Cenábamos en pequeños restaurantes y luego nos evadíamos de la realidad
subiendo a las colinas de las afueras de la ciudad y sumiéndonos en un abrazo
que podía durar horas y horas. Y no nos importaba nada que ocurriese fuera de
ese abrazo.
Era
como estar siendo constantemente zarandeado por una brisa de primavera, cálida
y a la vez refrescante. Y cada noche que pasábamos juntos, cada juego en la cama,
me hacía quererte un poco más, aunque el miedo se hubiese adueñado de mí la
primera vez. Pero era tocar tu piel bajo la ropa y sentirme arder. Era pasear
mis dedos por tu contorno y volverme loco. Y cuando tú hacías lo mismo con mi
cuerpo, era como si dejase de respirar y me desplazasen a un mundo donde solo
tus caricias y la manera en que me tocabas importaba. Y a la mañana siguiente
amanecíamos desnudos y abrazados, con una sonrisa compartida en nuestros
rostros. Imperturbable. Inmortal.
Sin
embargo, todo lo imperturbable se perturba, y todo lo que parece eterno se
vuelve finito.

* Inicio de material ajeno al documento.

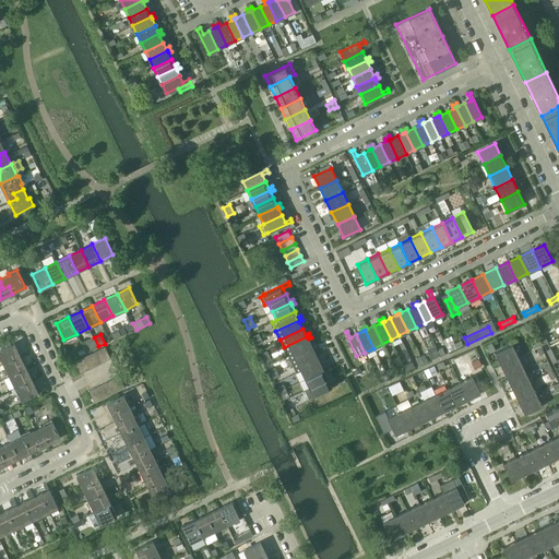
[(259,334),(252,336),(257,346),(263,343),(259,334)]
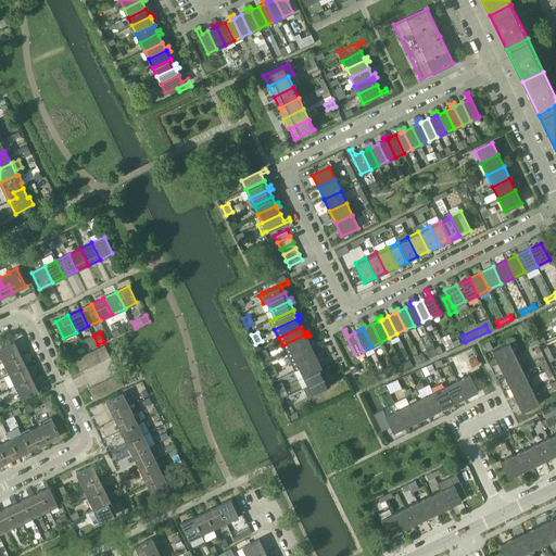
[(310,343),(306,337),(305,335),(282,345),(287,354),(310,343)]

Y, por supuesto, nosotros no podíamos ser una excepción. Porque
en el mundo del amor no hay excepciones, y el mundo que habíamos creado no era
sino un espacio dentro del mayor. Pero yo creía que eso no era así. Soñaba con
que no fuera así. Deseaba con todas mis fuerzas que te quedases conmigo para
siempre, que no me dejaras falto de tus caricias ni de tus besos. Pensé que no
te irías nunca de mi lado, que eran, tan solo, lejanos mensajes que podía
evitar, pero resultó que me los mandaba el destino. Y el destino es lo único
verdadero e inmortal. Y nos llega a todos, y no hay manera de saber cuál es el
que toca.
Por
eso el destino te llevó con él aquel día en el que no pude siquiera decirte
adiós. Fui incapaz de mirarte a los ojos azules como el cielo una última vez y
darte ese último beso de despedida. Te dije adiós desde lejos de tu corazón, y
tú me dijiste adiós desde dentro del mío. Y el dolor fue inmenso, como si todo
el peso del mundo cayera de estrépito sobre mis espaldas, rompiendo cada una de
mis vértebras lentamente y desarmando toda mi cordura emocional.
Y
lloré lo que lloran cien nubes. Y mi destino se selló con el tuyo, pues cuando
tú partiste, te llevaste de mí todo lo bueno que quedaba.
Y
velaba por tu alma todas las noches recostado sobre la misma cama que habíamos
compartido durante un tiempo que se me hizo demasiado corto. Pero tú no estabas
a mí lado. Solo los recuerdos descansaban conmigo, pero ellos a mí no me
dejaban dormir. Y cada vez que despertaba en la noche te veía a través de estos
y las lágrimas se apoderaban de mis ojos hasta que ni una sola quedaba por
resbalar por mis mejillas. Y entonces, solo entonces, conseguía dormir unas
horas antes de despertar en la realidad de un nuevo día sin ti.
Y
nos dijimos adiós sin un beso. Dijimos adiós a las caricias. Dijimos adiós a
los sueños y dijimos adiós a nosotros. Saludamos a nuestro destino y él nos
respondió con oscuridad. Él te llevó consigo y a mí me dejó abandonado.
Y
nos dijimos adiós sin un beso. Dijimos adiós a todo lo que una vez fuera lo
único que nos había importado. Y yo no te dije adiós con un beso.